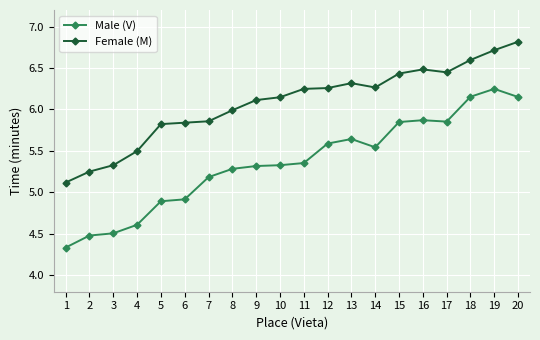

Which series has the largest total across all categories?

Female (M)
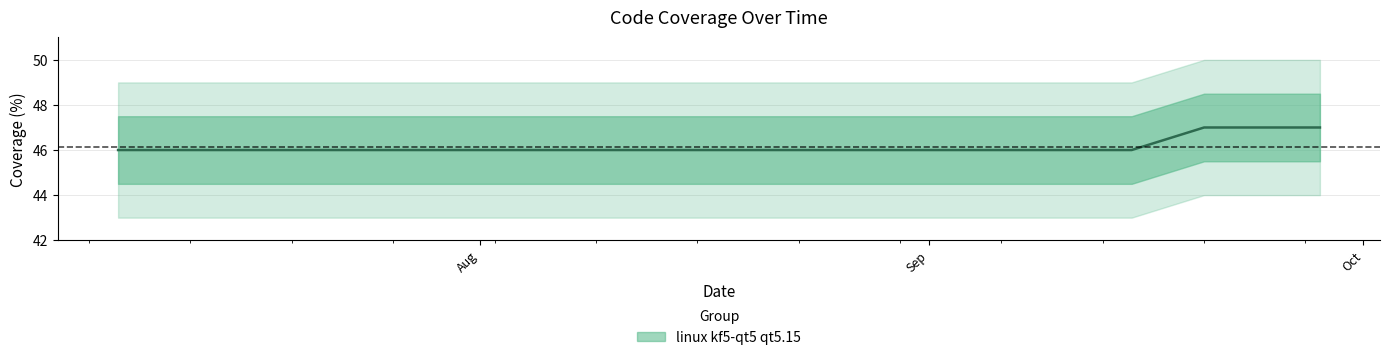

What position from the right is 2021-08-15?

17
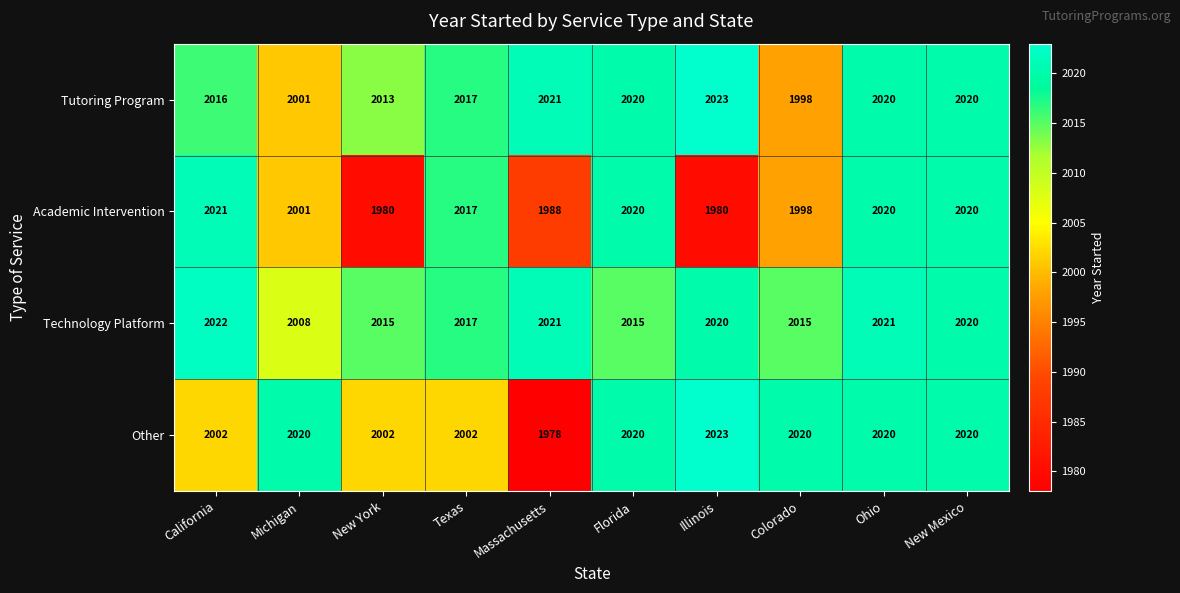

What is the total value across all series at Massachusetts?

8008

[Your goal]
Transcribe the text of all the rows above exactly, leaving out the pictures.

[Answer below]
Which series has the largest total across all categories?

Female (M)

What position from the right is 2021-08-15?

17

What is the total value across all series at Massachusetts?

8008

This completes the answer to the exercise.